• **Description of the task**
How many lines in the listing below include the word "едином"? Reply with the count alone.

** Opening Extracted data block **

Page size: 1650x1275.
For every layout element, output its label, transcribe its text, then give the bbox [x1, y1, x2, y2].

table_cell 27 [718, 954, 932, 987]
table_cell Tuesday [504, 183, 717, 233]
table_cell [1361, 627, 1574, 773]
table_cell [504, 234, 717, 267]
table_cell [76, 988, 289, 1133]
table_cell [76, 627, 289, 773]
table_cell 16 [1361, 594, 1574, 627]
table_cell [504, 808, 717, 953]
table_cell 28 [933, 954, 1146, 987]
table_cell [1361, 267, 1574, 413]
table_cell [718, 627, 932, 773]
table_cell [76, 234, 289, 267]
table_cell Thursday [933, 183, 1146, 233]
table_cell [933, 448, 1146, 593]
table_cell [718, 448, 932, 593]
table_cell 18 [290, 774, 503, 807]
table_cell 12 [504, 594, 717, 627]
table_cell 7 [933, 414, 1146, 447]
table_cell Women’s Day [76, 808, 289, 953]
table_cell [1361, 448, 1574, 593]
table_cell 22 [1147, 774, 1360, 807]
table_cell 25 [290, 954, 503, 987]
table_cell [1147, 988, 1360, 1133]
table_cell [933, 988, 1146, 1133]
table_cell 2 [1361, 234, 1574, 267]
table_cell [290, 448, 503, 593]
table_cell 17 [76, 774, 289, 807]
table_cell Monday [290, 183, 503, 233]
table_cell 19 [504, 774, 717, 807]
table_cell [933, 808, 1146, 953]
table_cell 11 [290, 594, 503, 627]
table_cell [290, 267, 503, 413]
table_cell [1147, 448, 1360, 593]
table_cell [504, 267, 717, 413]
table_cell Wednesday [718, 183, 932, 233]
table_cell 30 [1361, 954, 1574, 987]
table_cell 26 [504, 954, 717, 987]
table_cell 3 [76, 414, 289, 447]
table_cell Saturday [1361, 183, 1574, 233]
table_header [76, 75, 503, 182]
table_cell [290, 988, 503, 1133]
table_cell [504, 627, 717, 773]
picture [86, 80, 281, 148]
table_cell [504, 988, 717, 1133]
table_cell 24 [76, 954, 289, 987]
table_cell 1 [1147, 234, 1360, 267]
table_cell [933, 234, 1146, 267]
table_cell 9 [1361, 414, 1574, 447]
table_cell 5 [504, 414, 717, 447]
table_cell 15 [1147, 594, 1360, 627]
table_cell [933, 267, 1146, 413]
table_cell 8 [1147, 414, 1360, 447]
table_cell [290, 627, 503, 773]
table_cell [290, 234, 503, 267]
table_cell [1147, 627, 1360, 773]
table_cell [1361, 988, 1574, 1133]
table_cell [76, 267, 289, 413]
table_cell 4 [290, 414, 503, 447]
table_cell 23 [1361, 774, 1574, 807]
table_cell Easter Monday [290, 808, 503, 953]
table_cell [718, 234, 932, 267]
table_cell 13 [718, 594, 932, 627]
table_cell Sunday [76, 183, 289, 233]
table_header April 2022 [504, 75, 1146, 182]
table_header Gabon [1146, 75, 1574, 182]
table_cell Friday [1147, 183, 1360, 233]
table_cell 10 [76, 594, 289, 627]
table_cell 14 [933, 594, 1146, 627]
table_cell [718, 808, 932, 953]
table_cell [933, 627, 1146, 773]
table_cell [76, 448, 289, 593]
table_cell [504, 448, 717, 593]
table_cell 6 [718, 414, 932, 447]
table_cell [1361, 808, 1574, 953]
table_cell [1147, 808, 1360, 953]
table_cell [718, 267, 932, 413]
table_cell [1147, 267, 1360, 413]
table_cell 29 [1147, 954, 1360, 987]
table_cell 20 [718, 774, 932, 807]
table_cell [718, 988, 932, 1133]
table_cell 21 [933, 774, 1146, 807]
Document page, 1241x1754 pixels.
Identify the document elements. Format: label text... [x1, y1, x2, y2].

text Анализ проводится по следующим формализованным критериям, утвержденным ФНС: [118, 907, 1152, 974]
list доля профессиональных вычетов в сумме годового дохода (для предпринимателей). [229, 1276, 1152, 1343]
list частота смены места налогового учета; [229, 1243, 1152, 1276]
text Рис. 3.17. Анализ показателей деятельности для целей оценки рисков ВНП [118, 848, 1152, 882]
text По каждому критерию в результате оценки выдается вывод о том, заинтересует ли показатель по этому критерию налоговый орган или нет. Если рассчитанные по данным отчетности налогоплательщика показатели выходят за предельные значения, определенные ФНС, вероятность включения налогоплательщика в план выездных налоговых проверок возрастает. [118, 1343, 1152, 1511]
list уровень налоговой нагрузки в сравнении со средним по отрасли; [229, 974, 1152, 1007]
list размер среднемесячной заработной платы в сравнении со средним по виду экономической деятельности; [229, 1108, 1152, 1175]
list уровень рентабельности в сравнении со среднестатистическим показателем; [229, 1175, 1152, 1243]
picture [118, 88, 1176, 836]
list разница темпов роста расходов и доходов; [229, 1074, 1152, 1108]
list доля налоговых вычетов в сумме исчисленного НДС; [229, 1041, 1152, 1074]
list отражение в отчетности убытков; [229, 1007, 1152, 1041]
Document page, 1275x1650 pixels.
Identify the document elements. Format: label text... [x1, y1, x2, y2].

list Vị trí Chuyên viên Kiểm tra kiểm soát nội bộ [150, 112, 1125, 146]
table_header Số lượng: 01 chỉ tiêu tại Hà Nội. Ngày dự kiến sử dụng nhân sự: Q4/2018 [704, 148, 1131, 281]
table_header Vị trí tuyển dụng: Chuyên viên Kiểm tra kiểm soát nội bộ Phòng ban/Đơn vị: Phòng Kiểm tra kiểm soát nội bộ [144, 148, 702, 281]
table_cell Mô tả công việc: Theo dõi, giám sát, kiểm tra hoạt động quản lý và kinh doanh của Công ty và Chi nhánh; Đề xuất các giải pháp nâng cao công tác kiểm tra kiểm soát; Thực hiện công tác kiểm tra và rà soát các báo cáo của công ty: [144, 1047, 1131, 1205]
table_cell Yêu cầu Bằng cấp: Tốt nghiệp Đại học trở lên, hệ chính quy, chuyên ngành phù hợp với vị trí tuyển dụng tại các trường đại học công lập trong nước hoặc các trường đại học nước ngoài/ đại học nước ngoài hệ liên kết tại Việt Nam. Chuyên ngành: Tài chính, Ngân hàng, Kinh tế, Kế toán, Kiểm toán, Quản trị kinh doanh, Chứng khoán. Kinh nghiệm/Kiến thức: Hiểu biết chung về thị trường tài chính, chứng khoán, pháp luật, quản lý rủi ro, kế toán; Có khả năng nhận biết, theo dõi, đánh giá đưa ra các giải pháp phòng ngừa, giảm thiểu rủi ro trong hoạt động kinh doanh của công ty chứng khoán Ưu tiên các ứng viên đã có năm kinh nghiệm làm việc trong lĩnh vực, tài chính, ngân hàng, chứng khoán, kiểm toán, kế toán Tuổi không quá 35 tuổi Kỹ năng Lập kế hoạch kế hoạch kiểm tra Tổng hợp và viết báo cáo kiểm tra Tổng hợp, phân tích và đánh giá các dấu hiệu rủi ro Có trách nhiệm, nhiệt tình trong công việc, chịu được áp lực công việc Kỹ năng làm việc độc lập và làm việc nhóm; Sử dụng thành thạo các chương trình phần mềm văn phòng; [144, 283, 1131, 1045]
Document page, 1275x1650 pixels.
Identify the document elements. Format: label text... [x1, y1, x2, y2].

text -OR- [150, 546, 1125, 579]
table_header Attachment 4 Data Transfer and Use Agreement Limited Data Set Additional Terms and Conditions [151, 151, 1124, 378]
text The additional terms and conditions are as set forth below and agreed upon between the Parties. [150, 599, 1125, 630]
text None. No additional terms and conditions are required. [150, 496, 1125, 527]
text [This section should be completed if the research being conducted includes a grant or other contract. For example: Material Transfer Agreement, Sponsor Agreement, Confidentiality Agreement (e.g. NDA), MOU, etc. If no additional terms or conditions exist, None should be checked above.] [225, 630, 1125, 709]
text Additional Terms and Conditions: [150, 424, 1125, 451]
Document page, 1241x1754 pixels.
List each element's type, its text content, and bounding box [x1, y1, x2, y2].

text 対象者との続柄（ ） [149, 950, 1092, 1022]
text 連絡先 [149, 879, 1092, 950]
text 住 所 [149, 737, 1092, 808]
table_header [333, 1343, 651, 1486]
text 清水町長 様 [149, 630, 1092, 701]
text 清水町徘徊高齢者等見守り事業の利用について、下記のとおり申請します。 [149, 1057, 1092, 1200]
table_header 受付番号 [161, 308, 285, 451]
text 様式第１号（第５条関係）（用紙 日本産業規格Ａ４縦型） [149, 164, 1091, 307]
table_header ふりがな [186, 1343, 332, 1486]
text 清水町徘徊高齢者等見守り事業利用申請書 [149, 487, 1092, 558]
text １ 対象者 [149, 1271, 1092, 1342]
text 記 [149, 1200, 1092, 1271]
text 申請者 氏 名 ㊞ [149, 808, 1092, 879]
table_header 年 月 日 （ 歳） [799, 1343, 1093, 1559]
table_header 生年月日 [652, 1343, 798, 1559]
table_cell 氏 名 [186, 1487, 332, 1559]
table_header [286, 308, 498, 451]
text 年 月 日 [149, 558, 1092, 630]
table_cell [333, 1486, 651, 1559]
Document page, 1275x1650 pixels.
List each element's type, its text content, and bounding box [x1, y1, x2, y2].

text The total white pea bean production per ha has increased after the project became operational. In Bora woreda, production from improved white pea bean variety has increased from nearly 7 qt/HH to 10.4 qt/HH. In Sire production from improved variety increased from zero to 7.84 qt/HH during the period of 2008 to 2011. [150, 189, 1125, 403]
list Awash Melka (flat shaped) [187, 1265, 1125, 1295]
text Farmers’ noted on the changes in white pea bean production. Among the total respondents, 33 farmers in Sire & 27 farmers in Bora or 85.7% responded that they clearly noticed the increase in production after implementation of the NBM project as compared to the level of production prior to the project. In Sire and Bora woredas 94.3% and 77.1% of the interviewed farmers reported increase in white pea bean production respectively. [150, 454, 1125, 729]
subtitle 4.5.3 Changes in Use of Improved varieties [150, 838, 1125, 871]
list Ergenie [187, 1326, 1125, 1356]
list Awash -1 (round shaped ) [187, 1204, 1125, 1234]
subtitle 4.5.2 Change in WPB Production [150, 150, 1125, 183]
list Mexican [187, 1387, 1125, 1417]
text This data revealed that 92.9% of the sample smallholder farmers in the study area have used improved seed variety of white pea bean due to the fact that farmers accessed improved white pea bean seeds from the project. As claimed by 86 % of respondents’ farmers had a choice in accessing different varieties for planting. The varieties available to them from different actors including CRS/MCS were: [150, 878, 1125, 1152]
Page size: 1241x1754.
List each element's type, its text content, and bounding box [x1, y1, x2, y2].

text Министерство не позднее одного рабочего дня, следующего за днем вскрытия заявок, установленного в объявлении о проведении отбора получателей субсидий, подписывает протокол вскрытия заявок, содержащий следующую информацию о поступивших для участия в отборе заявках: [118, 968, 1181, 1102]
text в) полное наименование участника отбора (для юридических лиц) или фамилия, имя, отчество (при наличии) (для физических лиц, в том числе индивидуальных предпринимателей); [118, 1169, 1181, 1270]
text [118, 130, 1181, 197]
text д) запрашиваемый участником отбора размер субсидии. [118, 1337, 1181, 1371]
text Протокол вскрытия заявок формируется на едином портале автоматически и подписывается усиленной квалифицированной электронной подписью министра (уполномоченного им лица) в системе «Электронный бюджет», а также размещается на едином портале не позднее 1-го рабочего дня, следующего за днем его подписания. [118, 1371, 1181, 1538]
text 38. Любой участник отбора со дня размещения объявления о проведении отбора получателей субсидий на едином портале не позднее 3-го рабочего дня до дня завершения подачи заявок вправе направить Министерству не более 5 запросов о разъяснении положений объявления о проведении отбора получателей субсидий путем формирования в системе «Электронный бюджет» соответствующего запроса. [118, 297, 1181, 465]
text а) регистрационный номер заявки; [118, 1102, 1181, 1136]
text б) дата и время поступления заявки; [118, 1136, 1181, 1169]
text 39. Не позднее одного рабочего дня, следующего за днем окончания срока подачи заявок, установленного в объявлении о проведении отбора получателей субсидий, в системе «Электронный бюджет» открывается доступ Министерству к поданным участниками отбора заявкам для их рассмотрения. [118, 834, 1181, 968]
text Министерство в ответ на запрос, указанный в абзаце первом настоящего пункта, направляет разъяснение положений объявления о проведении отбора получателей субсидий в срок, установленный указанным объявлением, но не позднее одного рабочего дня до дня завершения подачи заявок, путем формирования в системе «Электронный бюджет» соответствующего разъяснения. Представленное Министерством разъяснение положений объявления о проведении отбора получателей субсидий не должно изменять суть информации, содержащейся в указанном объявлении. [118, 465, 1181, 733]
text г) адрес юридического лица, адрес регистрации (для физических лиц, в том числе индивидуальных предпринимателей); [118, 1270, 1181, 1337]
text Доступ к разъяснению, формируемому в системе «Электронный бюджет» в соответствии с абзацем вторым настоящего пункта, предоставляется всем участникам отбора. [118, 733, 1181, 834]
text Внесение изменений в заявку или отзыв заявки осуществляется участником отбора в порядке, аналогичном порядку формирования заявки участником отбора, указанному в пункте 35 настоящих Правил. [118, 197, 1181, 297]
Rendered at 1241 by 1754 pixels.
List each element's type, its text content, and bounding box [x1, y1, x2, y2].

** Closing Extracted data block **

• **Written solution**
2